Identify every row below that contains the string "chart", treating uppercase and lowercase as distinct, and copy each such row in full.

*** Records to use ***

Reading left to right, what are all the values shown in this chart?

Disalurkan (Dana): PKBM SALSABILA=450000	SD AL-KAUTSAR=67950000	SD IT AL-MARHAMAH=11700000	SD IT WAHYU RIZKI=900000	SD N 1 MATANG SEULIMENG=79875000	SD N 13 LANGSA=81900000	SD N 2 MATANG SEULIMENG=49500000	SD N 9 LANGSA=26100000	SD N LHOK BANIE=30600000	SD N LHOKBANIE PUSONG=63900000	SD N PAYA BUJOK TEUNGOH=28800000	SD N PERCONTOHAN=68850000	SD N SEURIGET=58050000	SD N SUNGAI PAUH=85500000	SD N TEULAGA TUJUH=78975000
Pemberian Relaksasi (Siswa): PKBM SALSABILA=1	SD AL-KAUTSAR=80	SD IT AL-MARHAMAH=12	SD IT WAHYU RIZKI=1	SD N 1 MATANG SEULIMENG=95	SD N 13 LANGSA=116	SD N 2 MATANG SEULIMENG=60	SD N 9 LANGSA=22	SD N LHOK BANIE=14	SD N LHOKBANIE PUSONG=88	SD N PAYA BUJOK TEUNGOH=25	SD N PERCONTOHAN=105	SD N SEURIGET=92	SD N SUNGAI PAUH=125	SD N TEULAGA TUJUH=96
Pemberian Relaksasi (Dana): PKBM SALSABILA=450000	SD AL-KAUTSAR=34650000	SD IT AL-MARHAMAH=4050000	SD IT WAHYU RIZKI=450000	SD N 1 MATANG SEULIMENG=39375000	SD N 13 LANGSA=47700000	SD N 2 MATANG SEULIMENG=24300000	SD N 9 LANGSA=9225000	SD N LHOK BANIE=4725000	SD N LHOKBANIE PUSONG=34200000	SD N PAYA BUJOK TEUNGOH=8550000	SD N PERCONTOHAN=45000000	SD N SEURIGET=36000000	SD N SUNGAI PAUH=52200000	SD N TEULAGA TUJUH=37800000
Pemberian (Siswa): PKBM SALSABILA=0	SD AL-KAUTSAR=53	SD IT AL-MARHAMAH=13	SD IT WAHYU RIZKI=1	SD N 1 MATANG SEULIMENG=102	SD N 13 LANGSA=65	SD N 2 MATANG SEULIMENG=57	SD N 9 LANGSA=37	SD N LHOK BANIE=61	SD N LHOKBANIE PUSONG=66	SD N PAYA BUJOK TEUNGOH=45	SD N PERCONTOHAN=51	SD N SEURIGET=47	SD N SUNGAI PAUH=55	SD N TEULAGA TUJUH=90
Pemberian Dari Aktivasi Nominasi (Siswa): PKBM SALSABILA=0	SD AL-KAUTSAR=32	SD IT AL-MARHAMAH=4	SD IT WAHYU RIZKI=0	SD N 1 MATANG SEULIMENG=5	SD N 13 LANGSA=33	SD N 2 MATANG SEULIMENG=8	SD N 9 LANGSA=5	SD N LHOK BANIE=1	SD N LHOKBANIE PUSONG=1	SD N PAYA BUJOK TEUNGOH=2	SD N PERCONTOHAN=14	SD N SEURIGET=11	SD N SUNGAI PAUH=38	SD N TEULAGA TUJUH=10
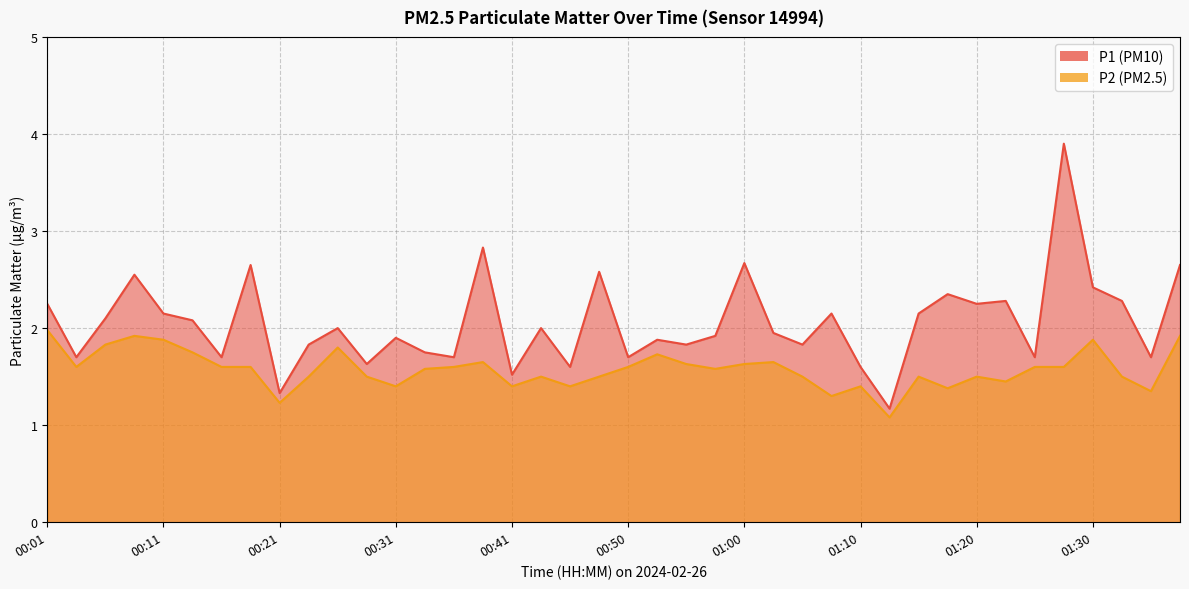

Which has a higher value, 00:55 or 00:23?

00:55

*** End of Records to use ***
*** Records to use ***

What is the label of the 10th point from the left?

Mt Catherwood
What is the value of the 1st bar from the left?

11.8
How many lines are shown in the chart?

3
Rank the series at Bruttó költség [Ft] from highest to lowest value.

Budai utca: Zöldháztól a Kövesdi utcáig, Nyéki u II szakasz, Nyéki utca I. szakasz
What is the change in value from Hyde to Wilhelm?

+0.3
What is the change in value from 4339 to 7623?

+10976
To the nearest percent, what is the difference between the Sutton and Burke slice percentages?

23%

*** End of Records to use ***

**Output for this task**
Reading left to right, what are all the values shown in this chart?
How many lines are shown in the chart?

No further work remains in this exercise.